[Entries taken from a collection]
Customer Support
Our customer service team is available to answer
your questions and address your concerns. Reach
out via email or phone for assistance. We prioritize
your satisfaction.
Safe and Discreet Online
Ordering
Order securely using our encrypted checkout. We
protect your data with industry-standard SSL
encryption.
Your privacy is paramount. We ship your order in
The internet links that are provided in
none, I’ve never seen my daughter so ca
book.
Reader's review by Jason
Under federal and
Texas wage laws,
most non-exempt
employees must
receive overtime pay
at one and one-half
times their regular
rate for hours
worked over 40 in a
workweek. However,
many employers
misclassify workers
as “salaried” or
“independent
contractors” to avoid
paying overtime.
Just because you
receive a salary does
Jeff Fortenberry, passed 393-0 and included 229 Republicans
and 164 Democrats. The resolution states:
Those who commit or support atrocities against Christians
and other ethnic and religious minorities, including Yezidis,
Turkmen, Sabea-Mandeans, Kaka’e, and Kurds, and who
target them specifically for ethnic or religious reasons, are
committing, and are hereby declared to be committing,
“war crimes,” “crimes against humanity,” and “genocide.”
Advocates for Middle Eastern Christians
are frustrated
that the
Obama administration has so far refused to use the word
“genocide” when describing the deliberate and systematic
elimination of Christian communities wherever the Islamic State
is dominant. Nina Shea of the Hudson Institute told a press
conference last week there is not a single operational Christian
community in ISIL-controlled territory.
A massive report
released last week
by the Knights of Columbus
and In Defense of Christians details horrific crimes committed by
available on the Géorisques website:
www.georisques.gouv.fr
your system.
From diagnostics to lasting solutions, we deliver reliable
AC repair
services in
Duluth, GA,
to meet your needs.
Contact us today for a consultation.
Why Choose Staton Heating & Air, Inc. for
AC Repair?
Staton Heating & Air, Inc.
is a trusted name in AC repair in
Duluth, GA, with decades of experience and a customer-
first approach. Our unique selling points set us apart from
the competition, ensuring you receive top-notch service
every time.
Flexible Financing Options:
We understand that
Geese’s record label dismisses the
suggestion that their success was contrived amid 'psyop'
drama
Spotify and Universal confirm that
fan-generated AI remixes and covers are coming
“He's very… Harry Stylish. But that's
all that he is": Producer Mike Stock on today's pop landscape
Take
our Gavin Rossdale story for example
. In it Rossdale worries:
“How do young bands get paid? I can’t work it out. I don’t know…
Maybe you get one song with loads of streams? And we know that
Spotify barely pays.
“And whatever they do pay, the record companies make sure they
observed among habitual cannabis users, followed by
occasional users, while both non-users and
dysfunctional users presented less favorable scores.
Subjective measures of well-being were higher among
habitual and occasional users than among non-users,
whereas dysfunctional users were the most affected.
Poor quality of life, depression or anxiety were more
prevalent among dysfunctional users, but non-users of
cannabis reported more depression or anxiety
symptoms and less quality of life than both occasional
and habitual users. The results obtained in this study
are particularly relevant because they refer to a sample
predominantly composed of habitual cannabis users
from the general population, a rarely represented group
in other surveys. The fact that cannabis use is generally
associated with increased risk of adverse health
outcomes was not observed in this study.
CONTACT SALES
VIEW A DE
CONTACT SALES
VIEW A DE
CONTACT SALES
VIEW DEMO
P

== What is required ==
Return the lines of every item above word for word, keeping their order and line breaks.

== Problem solution ==
Customer Support
Our customer service team is available to answer
your questions and address your concerns. Reach
out via email or phone for assistance. We prioritize
your satisfaction.
Safe and Discreet Online
Ordering
Order securely using our encrypted checkout. We
protect your data with industry-standard SSL
encryption.
Your privacy is paramount. We ship your order in
The internet links that are provided in
none, I’ve never seen my daughter so ca
book.
Reader's review by Jason
Under federal and
Texas wage laws,
most non-exempt
employees must
receive overtime pay
at one and one-half
times their regular
rate for hours
worked over 40 in a
workweek. However,
many employers
misclassify workers
as “salaried” or
“independent
contractors” to avoid
paying overtime.
Just because you
receive a salary does
Jeff Fortenberry, passed 393-0 and included 229 Republicans
and 164 Democrats. The resolution states:
Those who commit or support atrocities against Christians
and other ethnic and religious minorities, including Yezidis,
Turkmen, Sabea-Mandeans, Kaka’e, and Kurds, and who
target them specifically for ethnic or religious reasons, are
committing, and are hereby declared to be committing,
“war crimes,” “crimes against humanity,” and “genocide.”
Advocates for Middle Eastern Christians
are frustrated
that the
Obama administration has so far refused to use the word
“genocide” when describing the deliberate and systematic
elimination of Christian communities wherever the Islamic State
is dominant. Nina Shea of the Hudson Institute told a press
conference last week there is not a single operational Christian
community in ISIL-controlled territory.
A massive report
released last week
by the Knights of Columbus
and In Defense of Christians details horrific crimes committed by
available on the Géorisques website:
www.georisques.gouv.fr
your system.
From diagnostics to lasting solutions, we deliver reliable
AC repair
services in
Duluth, GA,
to meet your needs.
Contact us today for a consultation.
Why Choose Staton Heating & Air, Inc. for
AC Repair?
Staton Heating & Air, Inc.
is a trusted name in AC repair in
Duluth, GA, with decades of experience and a customer-
first approach. Our unique selling points set us apart from
the competition, ensuring you receive top-notch service
every time.
Flexible Financing Options:
We understand that
Geese’s record label dismisses the
suggestion that their success was contrived amid 'psyop'
drama
Spotify and Universal confirm that
fan-generated AI remixes and covers are coming
“He's very… Harry Stylish. But that's
all that he is": Producer Mike Stock on today's pop landscape
Take
our Gavin Rossdale story for example
. In it Rossdale worries:
“How do young bands get paid? I can’t work it out. I don’t know…
Maybe you get one song with loads of streams? And we know that
Spotify barely pays.
“And whatever they do pay, the record companies make sure they
observed among habitual cannabis users, followed by
occasional users, while both non-users and
dysfunctional users presented less favorable scores.
Subjective measures of well-being were higher among
habitual and occasional users than among non-users,
whereas dysfunctional users were the most affected.
Poor quality of life, depression or anxiety were more
prevalent among dysfunctional users, but non-users of
cannabis reported more depression or anxiety
symptoms and less quality of life than both occasional
and habitual users. The results obtained in this study
are particularly relevant because they refer to a sample
predominantly composed of habitual cannabis users
from the general population, a rarely represented group
in other surveys. The fact that cannabis use is generally
associated with increased risk of adverse health
outcomes was not observed in this study.
CONTACT SALES
VIEW A DE
CONTACT SALES
VIEW A DE
CONTACT SALES
VIEW DEMO
P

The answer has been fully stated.